_MATERIAL PROVIDED_.
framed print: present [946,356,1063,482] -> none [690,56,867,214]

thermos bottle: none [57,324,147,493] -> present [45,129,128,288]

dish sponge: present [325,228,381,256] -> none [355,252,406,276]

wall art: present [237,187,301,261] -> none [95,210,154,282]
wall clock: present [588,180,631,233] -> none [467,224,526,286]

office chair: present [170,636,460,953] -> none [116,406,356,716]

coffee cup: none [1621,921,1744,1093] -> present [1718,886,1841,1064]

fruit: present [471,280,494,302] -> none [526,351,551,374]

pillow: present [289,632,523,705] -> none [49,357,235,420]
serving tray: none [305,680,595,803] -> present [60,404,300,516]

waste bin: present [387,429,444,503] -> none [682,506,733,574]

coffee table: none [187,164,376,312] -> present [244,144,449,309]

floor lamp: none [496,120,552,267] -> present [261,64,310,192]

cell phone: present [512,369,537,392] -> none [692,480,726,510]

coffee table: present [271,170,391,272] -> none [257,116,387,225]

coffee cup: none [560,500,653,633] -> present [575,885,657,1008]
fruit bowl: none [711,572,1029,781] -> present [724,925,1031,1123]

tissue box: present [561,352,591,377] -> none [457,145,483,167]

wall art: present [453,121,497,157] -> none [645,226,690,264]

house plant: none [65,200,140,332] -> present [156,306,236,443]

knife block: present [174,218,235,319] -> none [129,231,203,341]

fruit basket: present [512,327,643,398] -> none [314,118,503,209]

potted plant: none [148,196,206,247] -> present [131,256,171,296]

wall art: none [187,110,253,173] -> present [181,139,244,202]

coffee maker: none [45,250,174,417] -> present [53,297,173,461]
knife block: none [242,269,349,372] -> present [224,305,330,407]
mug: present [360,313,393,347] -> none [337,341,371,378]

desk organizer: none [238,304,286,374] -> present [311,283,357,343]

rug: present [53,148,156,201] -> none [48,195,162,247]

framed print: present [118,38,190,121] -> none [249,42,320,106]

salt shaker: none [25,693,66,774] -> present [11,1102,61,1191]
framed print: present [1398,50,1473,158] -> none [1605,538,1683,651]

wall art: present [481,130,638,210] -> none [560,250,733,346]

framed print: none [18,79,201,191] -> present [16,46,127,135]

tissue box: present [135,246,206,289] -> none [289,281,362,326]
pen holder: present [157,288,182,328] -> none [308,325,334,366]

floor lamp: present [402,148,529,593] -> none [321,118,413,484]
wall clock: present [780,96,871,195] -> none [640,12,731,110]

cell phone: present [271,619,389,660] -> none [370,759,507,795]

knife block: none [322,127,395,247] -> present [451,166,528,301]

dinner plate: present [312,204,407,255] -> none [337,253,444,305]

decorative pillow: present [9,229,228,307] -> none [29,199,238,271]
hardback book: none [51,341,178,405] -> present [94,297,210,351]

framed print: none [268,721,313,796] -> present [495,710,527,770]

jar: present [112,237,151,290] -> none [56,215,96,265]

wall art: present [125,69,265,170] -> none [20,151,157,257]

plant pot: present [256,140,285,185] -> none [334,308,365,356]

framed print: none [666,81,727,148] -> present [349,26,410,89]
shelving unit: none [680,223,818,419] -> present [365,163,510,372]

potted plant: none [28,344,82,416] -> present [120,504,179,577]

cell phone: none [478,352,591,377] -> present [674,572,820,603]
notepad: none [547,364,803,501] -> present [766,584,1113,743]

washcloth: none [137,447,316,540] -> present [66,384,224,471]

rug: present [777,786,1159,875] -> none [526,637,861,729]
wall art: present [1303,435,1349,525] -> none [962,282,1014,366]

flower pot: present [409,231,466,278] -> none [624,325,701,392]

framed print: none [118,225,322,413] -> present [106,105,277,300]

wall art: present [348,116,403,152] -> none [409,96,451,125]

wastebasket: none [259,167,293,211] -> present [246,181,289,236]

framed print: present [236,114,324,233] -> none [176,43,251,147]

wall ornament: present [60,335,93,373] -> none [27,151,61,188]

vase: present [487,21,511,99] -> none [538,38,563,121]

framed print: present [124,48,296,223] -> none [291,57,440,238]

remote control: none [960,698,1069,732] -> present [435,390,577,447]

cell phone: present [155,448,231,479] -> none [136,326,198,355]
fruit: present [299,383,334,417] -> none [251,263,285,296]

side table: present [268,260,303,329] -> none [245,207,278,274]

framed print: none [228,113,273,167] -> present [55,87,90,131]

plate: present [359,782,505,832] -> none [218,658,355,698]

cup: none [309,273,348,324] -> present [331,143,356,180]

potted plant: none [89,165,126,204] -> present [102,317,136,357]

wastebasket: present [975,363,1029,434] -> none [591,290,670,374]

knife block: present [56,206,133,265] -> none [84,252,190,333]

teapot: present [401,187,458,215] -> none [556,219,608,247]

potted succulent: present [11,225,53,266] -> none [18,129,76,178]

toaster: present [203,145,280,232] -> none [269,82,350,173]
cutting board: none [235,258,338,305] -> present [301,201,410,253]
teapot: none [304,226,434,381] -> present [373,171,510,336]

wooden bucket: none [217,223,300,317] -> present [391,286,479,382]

_JOB_.
Would you copy out exactly the lines above that start at the one containing "wall ornament: present" and end at the one containing "cell phone: present [155,448,231,479]", inclusive?

_YOUR SOLUTION_.
wall ornament: present [60,335,93,373] -> none [27,151,61,188]

vase: present [487,21,511,99] -> none [538,38,563,121]

framed print: present [124,48,296,223] -> none [291,57,440,238]

remote control: none [960,698,1069,732] -> present [435,390,577,447]

cell phone: present [155,448,231,479] -> none [136,326,198,355]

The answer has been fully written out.